Un Empire de velours de David Todd

L’impérialisme informel français au XIXe siècle

par ALPHONSE CUGIER
Publié le 6 février 2023 à 11:19

Une exploration des stratégies de domination non coloniale en apparence bienveillantes.

La France ne s’est pas repliée sur elle-même après la défaite de Waterloo en 1815 et la perte de ses colonies (Canada, Saint-Domingue). Vaincue, saignée démographiquement, elle ne peut ouvertement rivaliser avec l’hégémonie maritime britannique. Elle choisit de déployer une stratégie qui ne comporte pas de conquête armée de territoires. Les études des historiens sont restées trop longtemps cantonnées à la politique coloniale de la IIIe République, en liaison avec une idéologie républicaine qui, au nom d’une idée bien ancrée de « races supérieures », a bel et bien remis en cause les principes universels des droits de l’homme, qualifiant les populations d’Afrique et d’Extrême-Orient de « races inférieures ». L’affirmation répétée de libération et d’émancipation des peuples n’étant qu’un judicieux mais bien cynique porte-étendard d’un réel assujettissement.
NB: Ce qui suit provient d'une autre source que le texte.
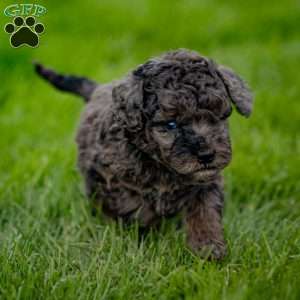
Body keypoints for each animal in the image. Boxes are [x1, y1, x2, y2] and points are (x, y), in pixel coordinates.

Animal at [35, 49, 253, 260]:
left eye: (218, 117)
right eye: (171, 124)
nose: (207, 155)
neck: (163, 166)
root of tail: (97, 89)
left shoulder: (205, 182)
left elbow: (204, 210)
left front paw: (208, 246)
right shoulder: (114, 182)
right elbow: (133, 208)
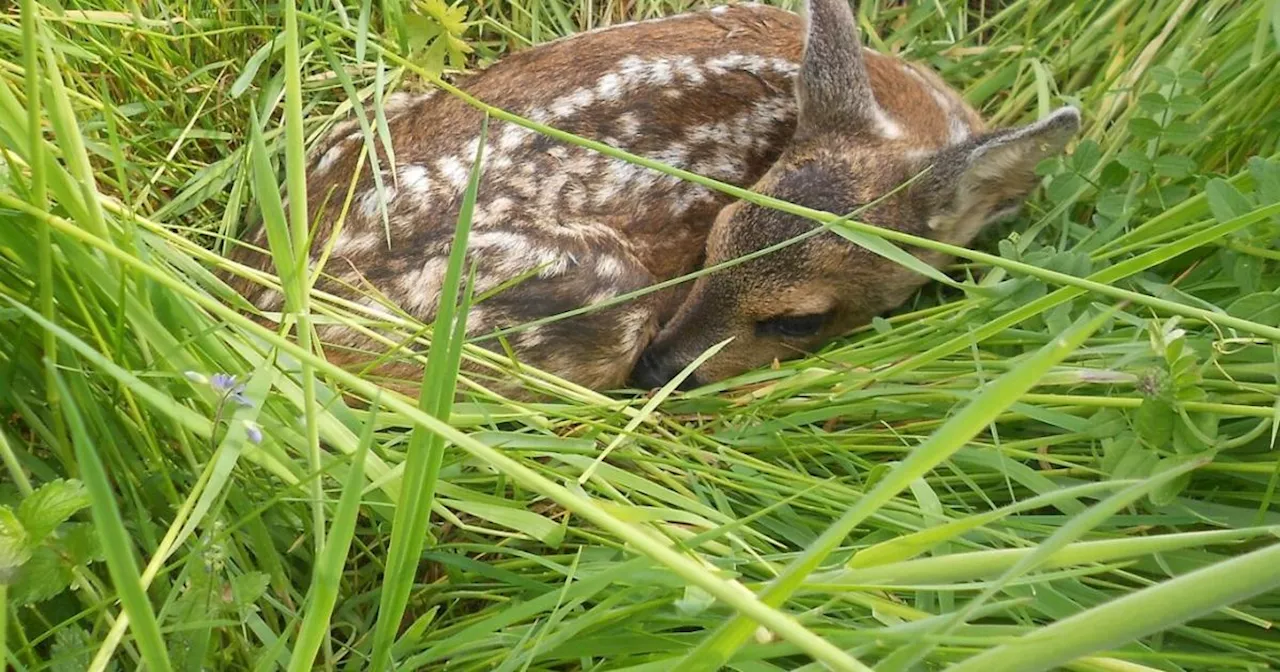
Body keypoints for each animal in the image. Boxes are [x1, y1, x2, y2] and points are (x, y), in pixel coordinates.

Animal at [222, 0, 1080, 399]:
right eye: (712, 238)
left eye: (800, 320)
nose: (659, 370)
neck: (914, 117)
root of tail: (262, 304)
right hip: (594, 289)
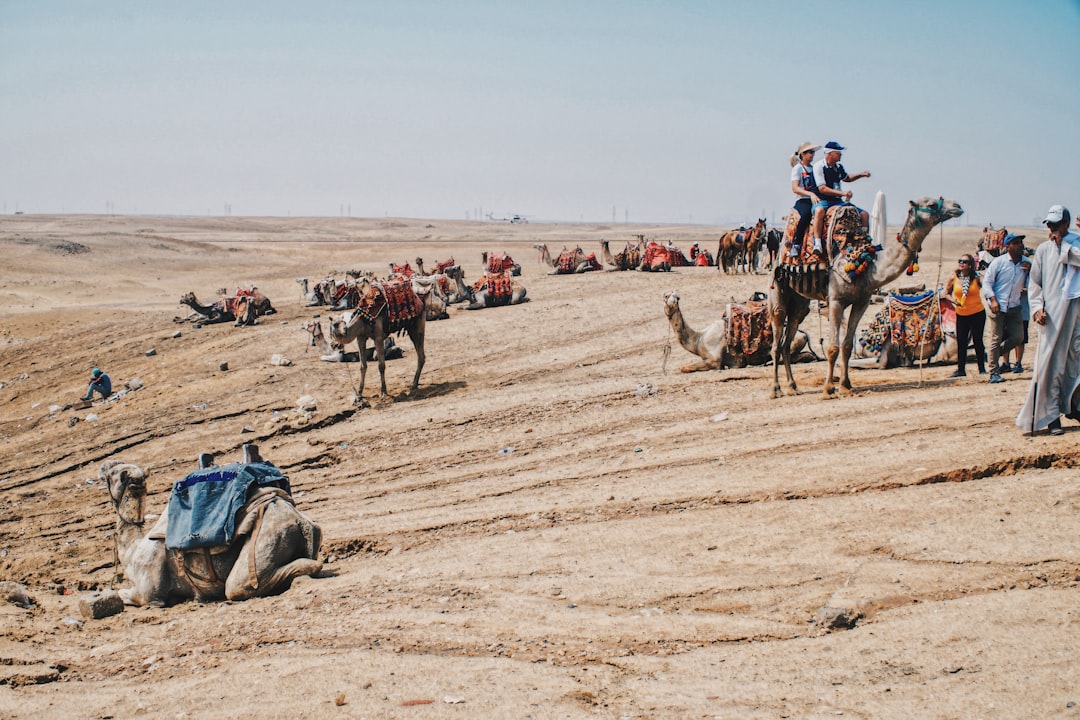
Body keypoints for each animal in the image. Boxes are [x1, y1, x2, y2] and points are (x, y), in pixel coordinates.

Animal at [104, 444, 324, 608]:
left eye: (112, 473)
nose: (103, 467)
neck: (133, 550)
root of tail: (298, 520)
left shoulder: (150, 594)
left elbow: (125, 594)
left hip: (266, 540)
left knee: (238, 585)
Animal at [660, 291, 812, 371]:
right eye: (666, 296)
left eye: (675, 298)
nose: (672, 299)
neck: (699, 339)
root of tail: (804, 334)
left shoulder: (714, 361)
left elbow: (684, 367)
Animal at [773, 197, 967, 399]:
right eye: (931, 204)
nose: (957, 207)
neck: (864, 265)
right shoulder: (835, 301)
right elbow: (833, 347)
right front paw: (828, 389)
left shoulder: (861, 302)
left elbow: (847, 345)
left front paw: (846, 385)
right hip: (777, 284)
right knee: (776, 339)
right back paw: (776, 389)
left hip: (800, 302)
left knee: (788, 337)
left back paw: (793, 387)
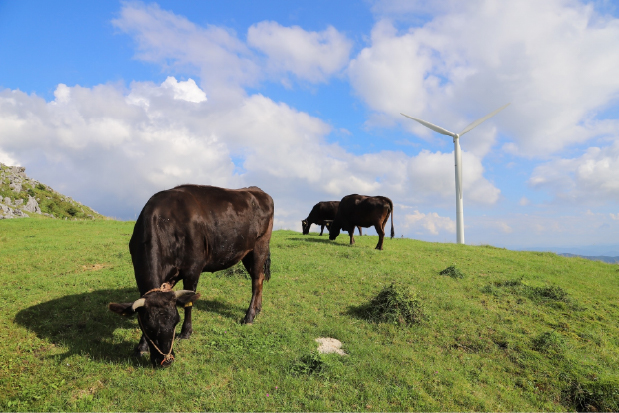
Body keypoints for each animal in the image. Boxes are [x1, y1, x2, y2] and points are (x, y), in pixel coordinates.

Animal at [109, 185, 274, 366]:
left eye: (176, 321)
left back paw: (249, 316)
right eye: (149, 327)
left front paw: (186, 332)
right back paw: (258, 309)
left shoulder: (193, 268)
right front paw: (142, 346)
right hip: (247, 252)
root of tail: (255, 190)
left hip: (260, 245)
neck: (164, 222)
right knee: (258, 279)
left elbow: (189, 302)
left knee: (256, 281)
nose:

Sous l’eau qui dort, un « soft power »

David Todd montre que cette histoire, qu’on ne peut réduire au dévoiement des valeurs républicaines, comporte l’édification d’un empire invisible fondé sur divers moyens d’influence et de pression dans les domaines économique (droits de douane, avantages concédés aux acteurs économiques français), financier (extension des prêts à l’étranger), juridique (statuts avantageux) et culturel (exporter « l’art de vivre à la française »). Prise en charge et gestion, complicité avec les élites locales, protection non dénuée de surveillance et de menace voilée (éventuel recours à la diplomatie de la canonnière). Toutes ces formes de dominance moins visibles mais performantes aboutissent à une véritable mise en dépendance. Une « tutelle silencieuse » qui assure le rayonnement de la France qui s’ouvre de nouveaux marchés. La conquête par l’argent du Moyen-Orient est une réussite (contrôle de la dette par des organismes français), tandis qu’au Mexique (reprise de la dette publique mexicaine conjointement à l’intervention militaire) affiche ses limites en raison de la défaite de l’empereur Maximilien soutenu par la France. Cette colonisation informelle aboutit à un échec en Algérie, malgré la collaboration avec Abdelkader et la tentative de relance avec la politique du « Royaume arabe ». Par contre, l’industrie et le commerce de luxe ont séduit une clientèle aisée, cette « marchandisation du goût » concerne le champagne, les tissus et vêtements mais aussi l’afflux des touristes en France et l’exportation de la culture (succès mondial par exemple du mélodrame La Dame aux camélias d’Alexandre Dumas fils). David Todd, pour expliquer en conclusion la chute de l’Empire de velours, fait référence, petite merveille, au roman d’Émile Zola La Débâcle. Ce processus apparemment doux de mondialisation ressemble « étrangement » au néocolonialisme de ces dernières décennies, en particulier en ce qui concerne les relations ambiguës et opaques de la Françafrique, « cet empire qui ne veut pas mourir ». Éditions de La Découverte, collection « Histoire du monde », 320 pages, 24 € (17,99 € en numérique).